"Oh, we're not dating, we're just friends."
Just? My best friend and still one of my closest friends is Trygve, who is male, and we have never dated. There have been times between bad relationships that we've idly wondered what it would like to date someone sane, i.e. each other, but we both were happy with being friends. I love him dearly, even though I only get to talk to him about once a quarter.
There's love between friends as well; I've witnessed that love save a life in the past few weeks. I don't get where the "just" comes in. I love my friends fiercely, although it can take quite a bit of time to get close enough to me for me to consider you a friend.
Somehow, the word "love" has been translated into something that only happens when there's sex involved, although it's OK to love your kids. Philios, the love of friends, has been sadly discounted and ignored in our society. And that's not only sad, I think it's tragic.

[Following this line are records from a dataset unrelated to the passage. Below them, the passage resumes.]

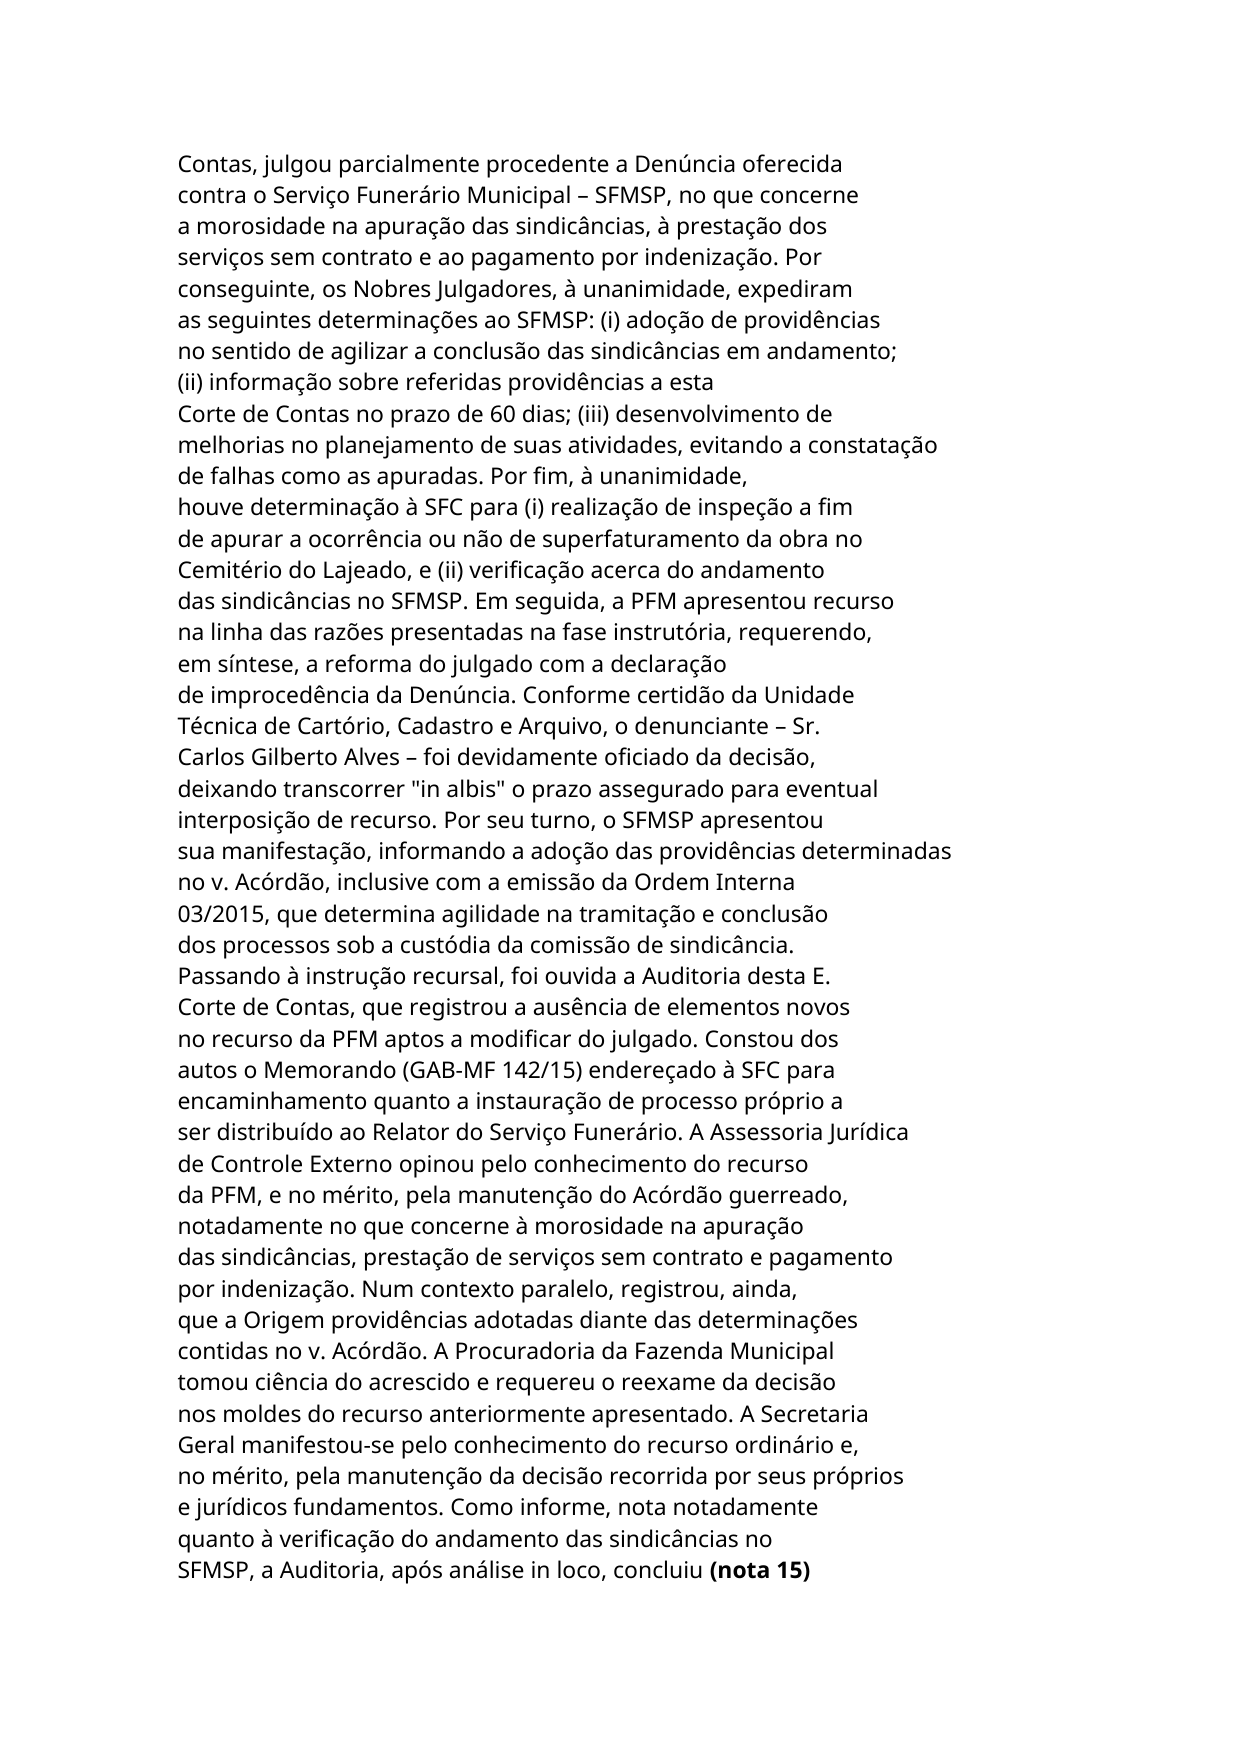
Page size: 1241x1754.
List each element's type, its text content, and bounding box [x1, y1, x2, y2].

text Corte de Contas no prazo de 60 dias; (iii) desenvolvimento de [177, 398, 1063, 429]
text no v. Acórdão, inclusive com a emissão da Ordem Interna [177, 866, 1063, 898]
text SFMSP, a Auditoria, após análise in loco, concluiu (nota 15) [177, 1554, 1063, 1585]
text Contas, julgou parcialmente procedente a Denúncia oferecida [177, 148, 1063, 179]
text das sindicâncias no SFMSP. Em seguida, a PFM apresentou recurso [177, 585, 1063, 616]
text Carlos Gilberto Alves – foi devidamente oficiado da decisão, [177, 741, 1063, 773]
text no mérito, pela manutenção da decisão recorrida por seus próprios [177, 1460, 1063, 1491]
text notadamente no que concerne à morosidade na apuração [177, 1210, 1063, 1241]
text 03/2015, que determina agilidade na tramitação e conclusão [177, 898, 1063, 929]
text de Controle Externo opinou pelo conhecimento do recurso [177, 1148, 1063, 1179]
text Passando à instrução recursal, foi ouvida a Auditoria desta E. [177, 960, 1063, 991]
text sua manifestação, informando a adoção das providências determinadas [177, 835, 1063, 866]
text quanto à verificação do andamento das sindicâncias no [177, 1523, 1063, 1554]
text Técnica de Cartório, Cadastro e Arquivo, o denunciante – Sr. [177, 710, 1063, 741]
text as seguintes determinações ao SFMSP: (i) adoção de providências [177, 304, 1063, 335]
text de falhas como as apuradas. Por fim, à unanimidade, [177, 460, 1063, 491]
text das sindicâncias, prestação de serviços sem contrato e pagamento [177, 1241, 1063, 1273]
text encaminhamento quanto a instauração de processo próprio a [177, 1085, 1063, 1116]
text de improcedência da Denúncia. Conforme certidão da Unidade [177, 679, 1063, 710]
text autos o Memorando (GAB-MF 142/15) endereçado à SFC para [177, 1054, 1063, 1085]
text interposição de recurso. Por seu turno, o SFMSP apresentou [177, 804, 1063, 835]
text a morosidade na apuração das sindicâncias, à prestação dos [177, 210, 1063, 241]
text conseguinte, os Nobres Julgadores, à unanimidade, expediram [177, 273, 1063, 304]
text e jurídicos fundamentos. Como informe, nota notadamente [177, 1491, 1063, 1523]
text por indenização. Num contexto paralelo, registrou, ainda, [177, 1273, 1063, 1304]
text serviços sem contrato e ao pagamento por indenização. Por [177, 241, 1063, 273]
text Corte de Contas, que registrou a ausência de elementos novos [177, 991, 1063, 1023]
text no sentido de agilizar a conclusão das sindicâncias em andamento; [177, 335, 1063, 366]
text ser distribuído ao Relator do Serviço Funerário. A Assessoria Jurídica [177, 1116, 1063, 1148]
text contidas no v. Acórdão. A Procuradoria da Fazenda Municipal [177, 1335, 1063, 1366]
text Cemitério do Lajeado, e (ii) verificação acerca do andamento [177, 554, 1063, 585]
text melhorias no planejamento de suas atividades, evitando a constatação [177, 429, 1063, 460]
text na linha das razões presentadas na fase instrutória, requerendo, [177, 616, 1063, 648]
text nos moldes do recurso anteriormente apresentado. A Secretaria [177, 1398, 1063, 1429]
text tomou ciência do acrescido e requereu o reexame da decisão [177, 1366, 1063, 1398]
text Geral manifestou-se pelo conhecimento do recurso ordinário e, [177, 1429, 1063, 1460]
text que a Origem providências adotadas diante das determinações [177, 1304, 1063, 1335]
text contra o Serviço Funerário Municipal – SFMSP, no que concerne [177, 179, 1063, 210]
text no recurso da PFM aptos a modificar do julgado. Constou dos [177, 1023, 1063, 1054]
text dos processos sob a custódia da comissão de sindicância. [177, 929, 1063, 960]
text da PFM, e no mérito, pela manutenção do Acórdão guerreado, [177, 1179, 1063, 1210]
text deixando transcorrer "in albis" o prazo assegurado para eventual [177, 773, 1063, 804]
text (ii) informação sobre referidas providências a esta [177, 366, 1063, 398]
text em síntese, a reforma do julgado com a declaração [177, 648, 1063, 679]
text de apurar a ocorrência ou não de superfaturamento da obra no [177, 523, 1063, 554]
text houve determinação à SFC para (i) realização de inspeção a fim [177, 491, 1063, 523]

The human capacity to love has been discounted and narrowly defined. This has greatly diminished the power of Love. I love my spice, I love my daughter, and I love my friends and will do everything within my power to help when they are ill or in danger. Sometimes that means finding the right people to actually provide the help; sometimes it means making my house a safe space, sometimes it means showing up with a pot of soup. Sometimes it means telling a friend something that they don't want to hear, but need to know.

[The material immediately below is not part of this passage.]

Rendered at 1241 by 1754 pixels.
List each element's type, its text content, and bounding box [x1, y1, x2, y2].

Valentine's day is a Hallmark holiday. I don't celebrate it, except to give a gift to my daughter. Love shouldn't be confined to a day, or the bedroom, or any other strictures. Love is so much bigger than that. How have we allowed it to be so narrowly defined?

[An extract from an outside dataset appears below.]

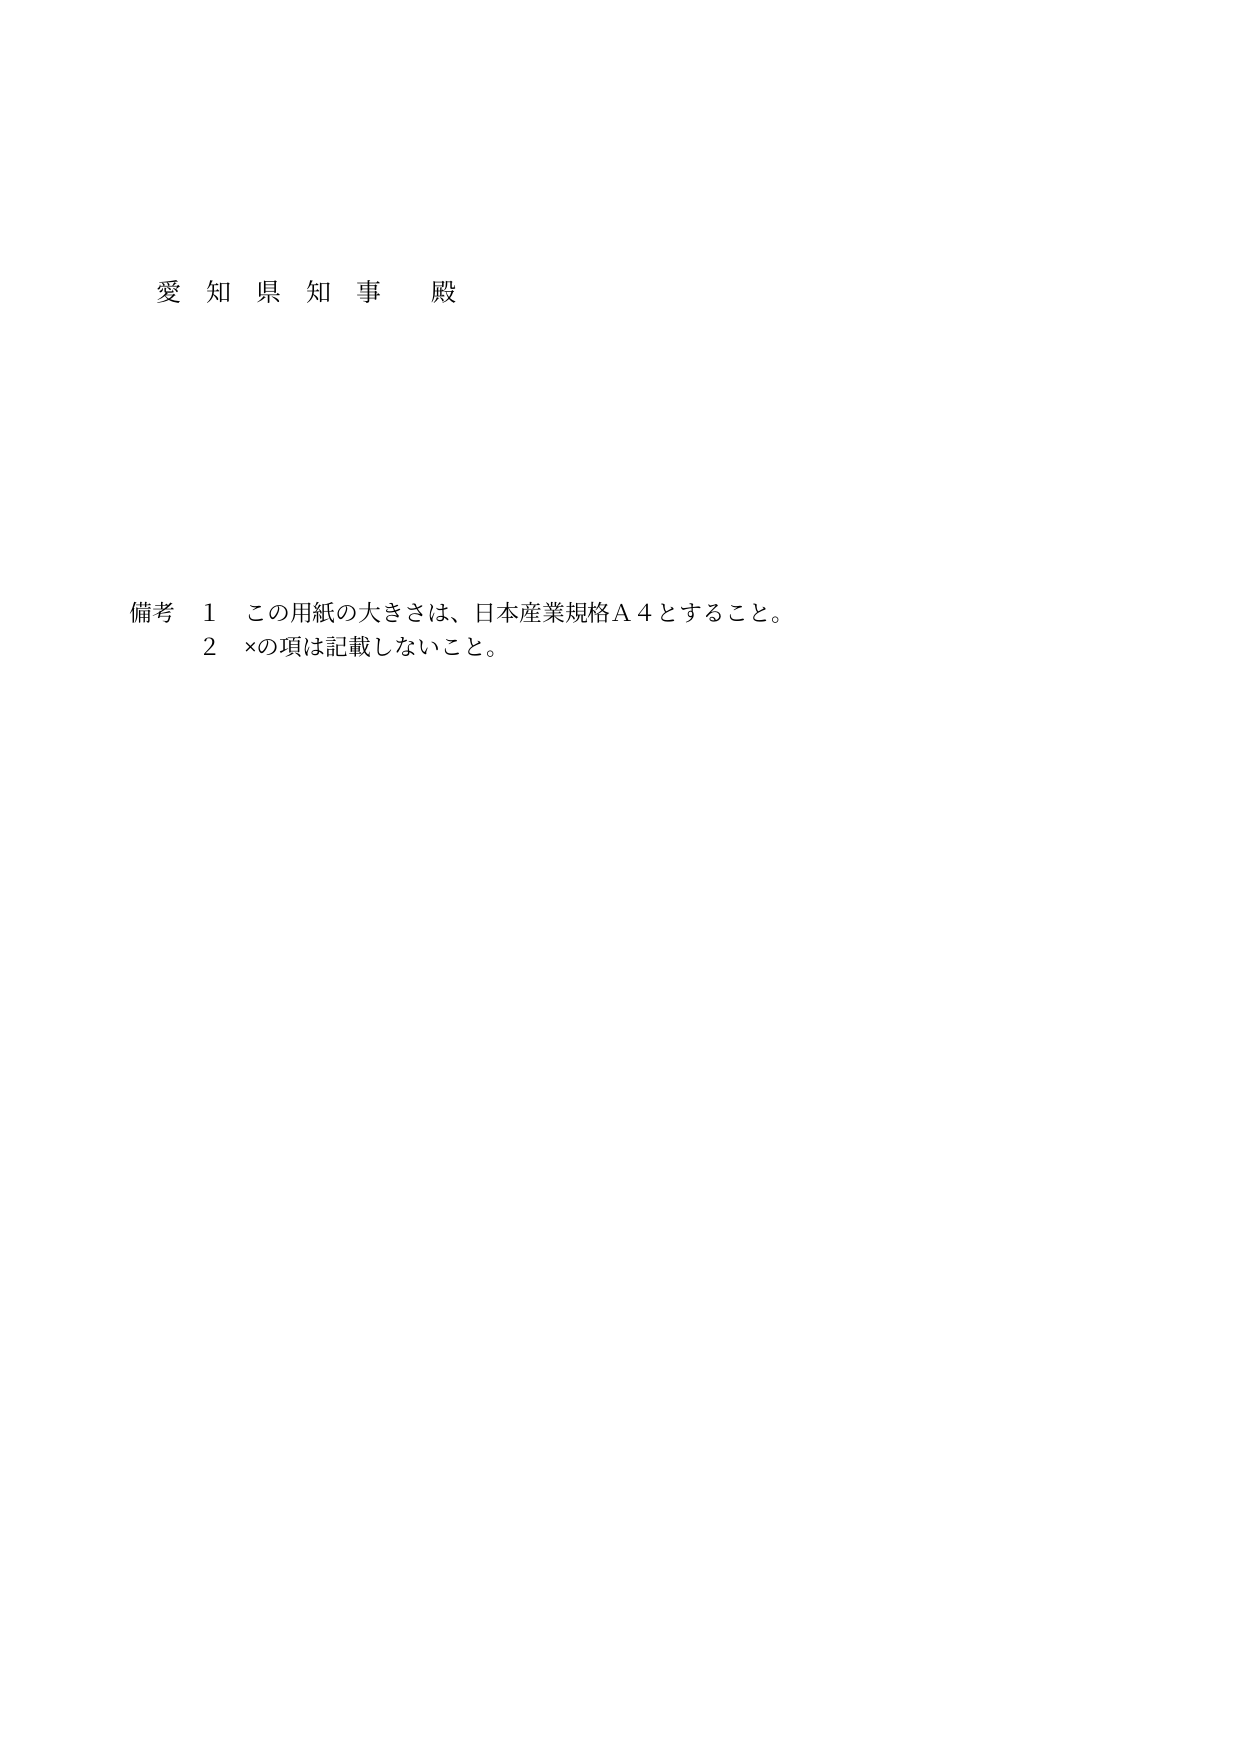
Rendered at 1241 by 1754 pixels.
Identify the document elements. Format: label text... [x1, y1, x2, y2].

Personally, I'm expanding my definition of Love. I'm going to make sure that my friends know they're loved and cared for. The isolation of the modern world makes it all to easy to become impersonal, and I'm tired of it. I love my friends, and that doesn't mean that I'm always going to be sticky sweet. Sometimes, it can even be kind of harsh. But it comes from the fact that I care about these people, and they're important enough to me that I should be able to acknowledge it without feeling bashful about it.
And without drinking Budweiser.
I don't know everyone on my friends list well, but chances are, if we've had significant interaction, I love you guys too.